指示文 1: 課題文によれば、マイスタージンガーモデルでは、話し言葉を中心とした言語が急速に発達したのはいつ頃と考えられていますか。

─── 課題文 ───

2回に分けて言語誕生についての私の考えを読んでいただいたので、私が言語誕生についてどう考えているのか、マイスタージンガーモデルから理解していただけたのではないだろうか。しかし細部の詳しい説明は抜けているし、結局「なんとでも言える」Just So Storyと思われてしまいそうだ。そこで今回から、このシナリオの説得力を高める為、幾つかの細部について補足したいと思っている。

このモデルでは、話し言葉中心の言語が発生する前から言語の基本能力は進化しており、サルとは異なる人類独特のコミュニケーションが可能になっていたと考えている。この点についてまず補足する。

いま現在私たちが使っている言語は、音をベースにした話し言葉と、文字をベースにした書き言葉からなっているが、文字が出来る前は話し言葉が中心だった。マイスタージンガーモデルでは話し言葉を中心とした言語が5万年前後に急速に発達したと考えており、この点についてはさらに補足する予定だが、もちろんそれ以前にもコミュニケーションのための方法は存在していた。例えばジェスチャーもそうだし、以前紹介したスティーヴン・ミズン(Steven Mithen)の言う音楽的抑揚のあるHolistic言語(http://www.brh.co.jp/communication/shinka/2017/post_000014.html)もその一つと言える。

言語の本質を考える時、話し言葉が成立する条件だけに限定すると、言語誕生に最も重要な条件を見失うことになる。この重要な条件とは、人類のみが獲得した能力で、具体的には、経験を明瞭に記憶し、記憶から呼び出した表象を、実際の対象が存在しない時に相手に伝える能力だ。


図1 シカ狩りを例に言語の条件を考える(説明は文中)

例として、複数の個体が協力して狩りをする状況を考えてみよう(図1)。何人かで狩りに出かけ獲物を探している時、目の前に鹿が現れたとしよう(設定1)。眼前の鹿の存在を皆で共有することはたやすいし、鹿を獲物にしようと全員が目的を共有することは人類でなくともたやすいだろう。人間なら、ポインティングやジェスチャーなどで標的を共有する動作が出ると思うが、ライオンのように複数で狩りをしてもほとんど個体間のコミュニケーションのない動物でも、目の前の獲物に共同して本能的に飛びかかることはできる。またその時、それぞれの頭の中に、鹿のイメージ、匂い、声などが表象され記憶されるだろう。脳科学的に言えば、このようにして生まれる鹿の表象はどの個体でも同じような脳の領域を用いて記憶されていると思う。

─── 記録データ ───

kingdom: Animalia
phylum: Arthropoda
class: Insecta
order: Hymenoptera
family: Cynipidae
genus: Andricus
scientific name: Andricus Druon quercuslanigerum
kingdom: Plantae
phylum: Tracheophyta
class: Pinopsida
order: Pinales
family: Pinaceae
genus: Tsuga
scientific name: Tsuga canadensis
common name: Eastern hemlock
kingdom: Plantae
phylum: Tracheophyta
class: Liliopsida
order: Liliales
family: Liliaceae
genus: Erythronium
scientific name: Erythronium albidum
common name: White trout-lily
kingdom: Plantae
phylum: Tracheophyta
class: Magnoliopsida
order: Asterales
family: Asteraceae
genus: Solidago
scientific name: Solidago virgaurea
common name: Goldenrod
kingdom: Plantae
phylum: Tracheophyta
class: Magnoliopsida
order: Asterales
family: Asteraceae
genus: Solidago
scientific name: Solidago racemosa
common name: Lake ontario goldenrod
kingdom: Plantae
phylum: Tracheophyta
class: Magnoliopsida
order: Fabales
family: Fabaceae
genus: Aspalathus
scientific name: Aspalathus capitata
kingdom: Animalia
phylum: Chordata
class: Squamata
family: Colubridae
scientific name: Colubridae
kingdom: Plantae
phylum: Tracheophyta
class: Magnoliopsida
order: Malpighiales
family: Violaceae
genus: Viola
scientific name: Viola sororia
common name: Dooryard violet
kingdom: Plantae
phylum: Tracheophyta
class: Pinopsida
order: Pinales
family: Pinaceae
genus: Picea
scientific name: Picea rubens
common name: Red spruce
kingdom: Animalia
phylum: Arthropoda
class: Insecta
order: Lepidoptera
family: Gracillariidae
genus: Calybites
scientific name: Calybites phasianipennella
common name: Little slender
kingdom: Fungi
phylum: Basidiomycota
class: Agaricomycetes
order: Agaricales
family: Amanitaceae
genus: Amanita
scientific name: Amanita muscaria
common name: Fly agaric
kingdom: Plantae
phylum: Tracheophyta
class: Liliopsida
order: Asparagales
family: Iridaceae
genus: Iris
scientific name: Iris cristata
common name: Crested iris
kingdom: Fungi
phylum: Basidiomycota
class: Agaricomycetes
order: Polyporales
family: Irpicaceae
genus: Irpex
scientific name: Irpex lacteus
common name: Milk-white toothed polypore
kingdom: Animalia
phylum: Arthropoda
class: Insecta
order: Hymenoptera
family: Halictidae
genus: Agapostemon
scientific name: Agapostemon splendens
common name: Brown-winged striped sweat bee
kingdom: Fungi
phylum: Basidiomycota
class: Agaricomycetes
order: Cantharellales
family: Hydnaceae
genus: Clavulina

───

指示文 2: 記録の冒頭の行から「order: Liliales」を含む行まで(その行も含む)を、「scientific name」を「species name」に置き換えて書き直してください。ほかの部分は一切変えず、これらの行のみを示してください。

完成回答 1: 5万年前後です。

完成回答 2:
kingdom: Animalia
phylum: Arthropoda
class: Insecta
order: Hymenoptera
family: Cynipidae
genus: Andricus
species name: Andricus Druon quercuslanigerum
kingdom: Plantae
phylum: Tracheophyta
class: Pinopsida
order: Pinales
family: Pinaceae
genus: Tsuga
species name: Tsuga canadensis
common name: Eastern hemlock
kingdom: Plantae
phylum: Tracheophyta
class: Liliopsida
order: Liliales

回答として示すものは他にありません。